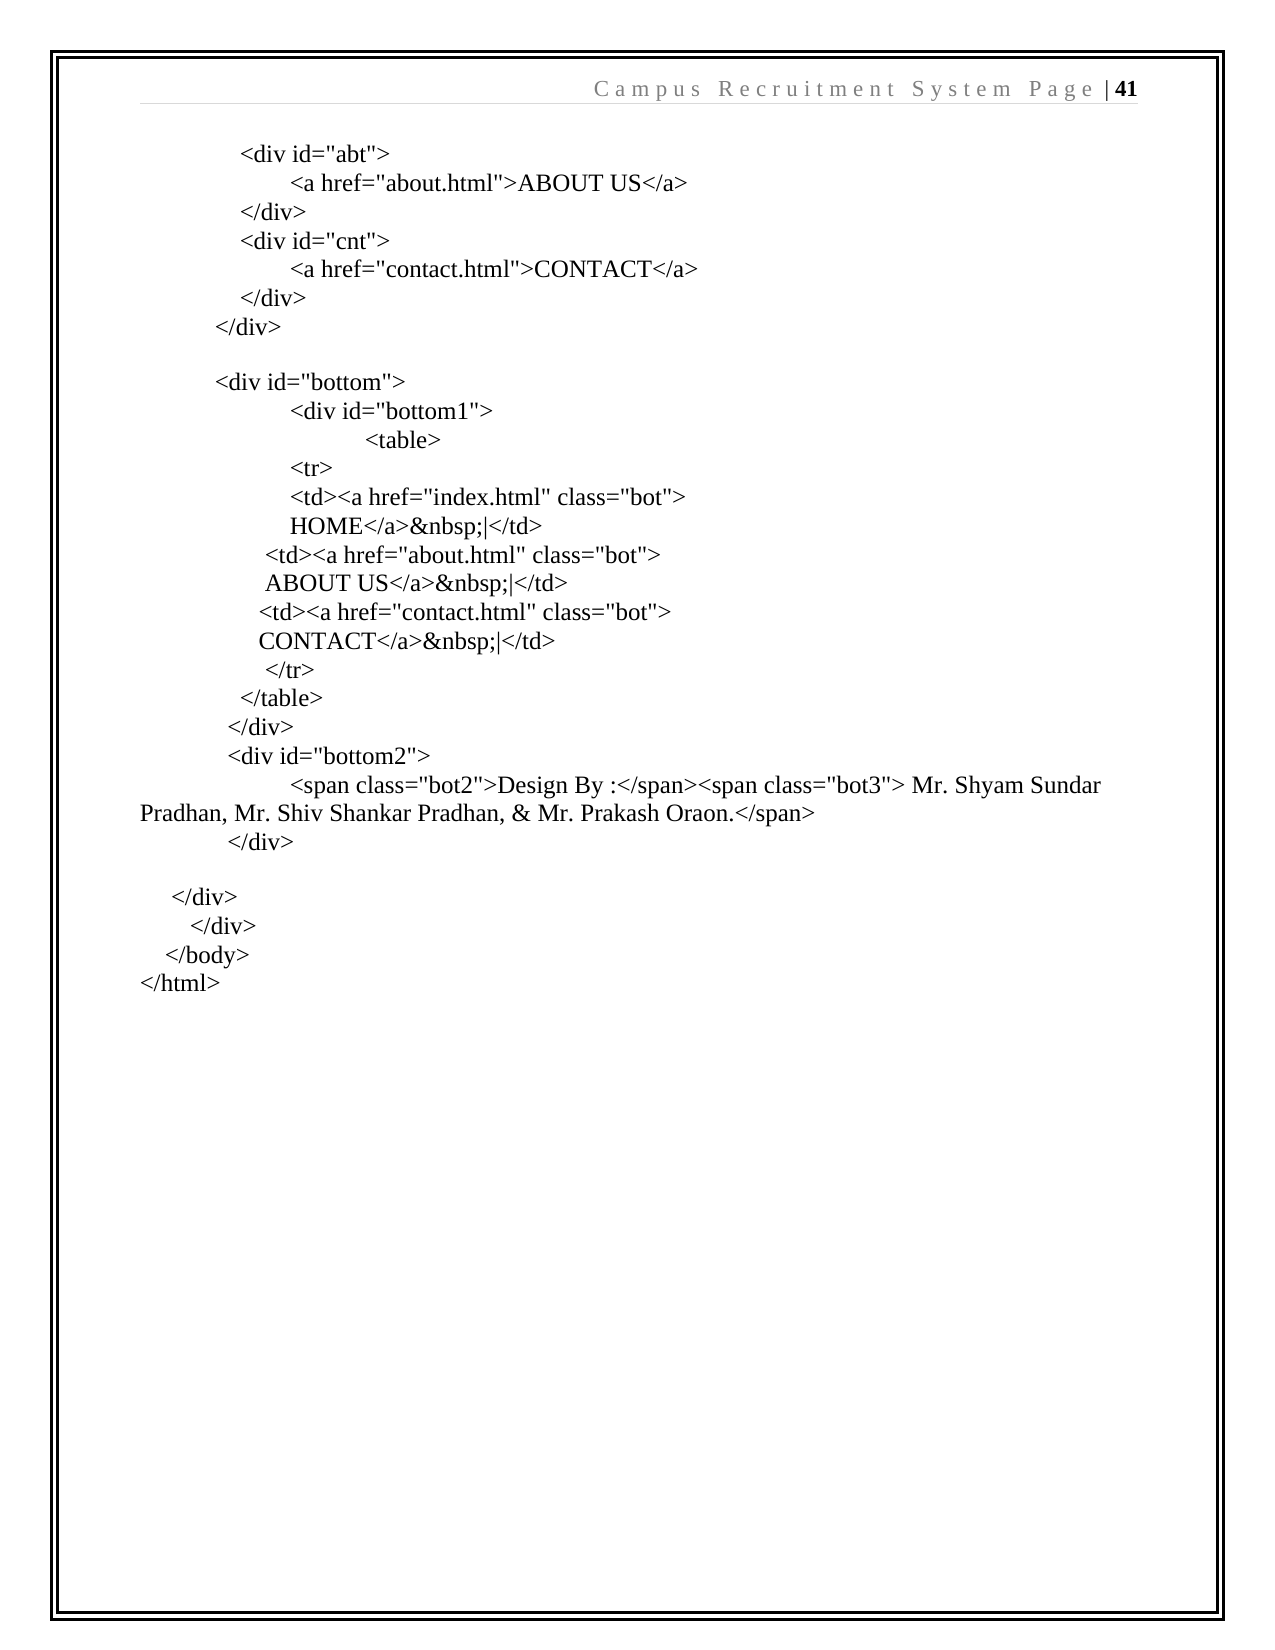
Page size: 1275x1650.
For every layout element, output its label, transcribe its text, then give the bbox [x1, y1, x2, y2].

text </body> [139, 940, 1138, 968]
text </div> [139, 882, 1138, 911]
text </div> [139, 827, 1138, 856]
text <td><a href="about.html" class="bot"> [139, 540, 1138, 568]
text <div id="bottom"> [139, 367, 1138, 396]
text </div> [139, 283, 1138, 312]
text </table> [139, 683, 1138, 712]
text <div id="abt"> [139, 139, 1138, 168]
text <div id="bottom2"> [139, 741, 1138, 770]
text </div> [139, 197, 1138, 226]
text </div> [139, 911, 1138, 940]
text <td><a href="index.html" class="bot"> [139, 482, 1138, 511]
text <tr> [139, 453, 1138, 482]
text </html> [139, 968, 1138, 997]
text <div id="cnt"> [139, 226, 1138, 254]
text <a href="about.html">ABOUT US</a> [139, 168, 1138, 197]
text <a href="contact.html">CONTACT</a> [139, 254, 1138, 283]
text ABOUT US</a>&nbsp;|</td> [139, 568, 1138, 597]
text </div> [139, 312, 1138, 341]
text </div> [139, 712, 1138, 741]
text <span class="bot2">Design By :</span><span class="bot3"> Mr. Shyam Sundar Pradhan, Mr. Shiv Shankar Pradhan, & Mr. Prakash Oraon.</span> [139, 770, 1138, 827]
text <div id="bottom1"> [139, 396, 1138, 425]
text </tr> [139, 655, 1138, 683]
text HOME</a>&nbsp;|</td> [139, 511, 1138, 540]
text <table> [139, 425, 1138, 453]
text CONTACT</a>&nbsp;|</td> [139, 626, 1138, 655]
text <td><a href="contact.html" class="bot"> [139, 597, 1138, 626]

------------------------------------

◆ YOUR INSTRUCTIONS ◆
Could you retype the whole listing word for word, minus its pictures?

◆ WRITTEN REPLY ◆
Page size: 1275x1650.
For every layout element, output its label, transcribe its text, then give the bbox [x1, y1, x2, y2].

text </body> [139, 940, 1138, 968]
text </div> [139, 882, 1138, 911]
text </div> [139, 827, 1138, 856]
text <td><a href="about.html" class="bot"> [139, 540, 1138, 568]
text <div id="bottom"> [139, 367, 1138, 396]
text </div> [139, 283, 1138, 312]
text </table> [139, 683, 1138, 712]
text <div id="abt"> [139, 139, 1138, 168]
text <div id="bottom2"> [139, 741, 1138, 770]
text </div> [139, 197, 1138, 226]
text </div> [139, 911, 1138, 940]
text <td><a href="index.html" class="bot"> [139, 482, 1138, 511]
text <tr> [139, 453, 1138, 482]
text </html> [139, 968, 1138, 997]
text <div id="cnt"> [139, 226, 1138, 254]
text <a href="about.html">ABOUT US</a> [139, 168, 1138, 197]
text <a href="contact.html">CONTACT</a> [139, 254, 1138, 283]
text ABOUT US</a>&nbsp;|</td> [139, 568, 1138, 597]
text </div> [139, 312, 1138, 341]
text </div> [139, 712, 1138, 741]
text <span class="bot2">Design By :</span><span class="bot3"> Mr. Shyam Sundar Pradhan, Mr. Shiv Shankar Pradhan, & Mr. Prakash Oraon.</span> [139, 770, 1138, 827]
text <div id="bottom1"> [139, 396, 1138, 425]
text </tr> [139, 655, 1138, 683]
text HOME</a>&nbsp;|</td> [139, 511, 1138, 540]
text <table> [139, 425, 1138, 453]
text CONTACT</a>&nbsp;|</td> [139, 626, 1138, 655]
text <td><a href="contact.html" class="bot"> [139, 597, 1138, 626]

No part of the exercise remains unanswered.